Petr Hájek named Architect of the Year

Extension of Prague’s DOX art centre, photo: ČTK/Michaela Říhová

The Architect of the Year award has been bestowed upon a renowned educator and architect, Petr Hájek, who the judges said has responded with experimental flair on a wide range of challenging projects. A professor at the faculties of architecture at Czech Technical University in Prague and at the Academy of Fine Arts and Design in Bratislava, he was honoured on Tuesday evening for his exceptional contribution to the field over the past five years.

Petr Hájek,  photo: ČTK/Michal Kamaryt
This is hardly the first time that Prof. Petr Hájek has been honoured for his work; the awards to his name are too numerous to mention here. One particularly worth noting – attesting to the measured innovation he has brought to the field – is the “best new building within a historical setting” award given by the Club for Old Prague, a prickly conservationist group that has been assessing the integration of new constructions into the fabric of the Czech capital now for over one hundred years.

Prof. Hájek, who in addition to teaching heads an architectural firm, says his philosophy has never been to experiment for the sake of experimentation.

“For us, experimentation is not the goal but rather the means for achieving a good result. Architecture must respond to certain limits, to the requirements of the client or the task at hand. Experimentation allows you to look at the matter from different angles and find the best solution. So, the aim is not to find an extravagant solution but rather the best answer to the questions or forces that will shape the result. Of course, in our ateliers we do experiment; we look for new paths. And I think that this is important in our field.”

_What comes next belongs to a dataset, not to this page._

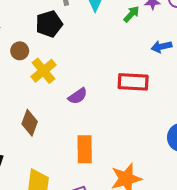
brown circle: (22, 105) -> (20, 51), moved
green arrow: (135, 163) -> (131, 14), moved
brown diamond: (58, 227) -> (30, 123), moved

From Prof. Hájek’s projects over the past five years, the Architect of the Year judges noted his renovations of the Archdiocesan Museum in Olomouc and a striking water tower in Prague’s Letná neighbourhood, extension of Prague’s DOX art centre, and experimental construction of the Centre for Environmental Education in Krkonoše National Park, to name a few. Sometimes, it is the setting that drives the project and presents the challenges that lead to innovation, he says. But not necessarily.

“It can definitely also be a certain intellectual construct. That was the case, for example, with the educational centre in Vrchlabi, in the Krkonoše Mountains. The building was made using standard methods, but its face, the principles behind it, were influenced by the topography of the mountains themselves. And that is also, in its way, definitely an experiment, which is projected in its face.”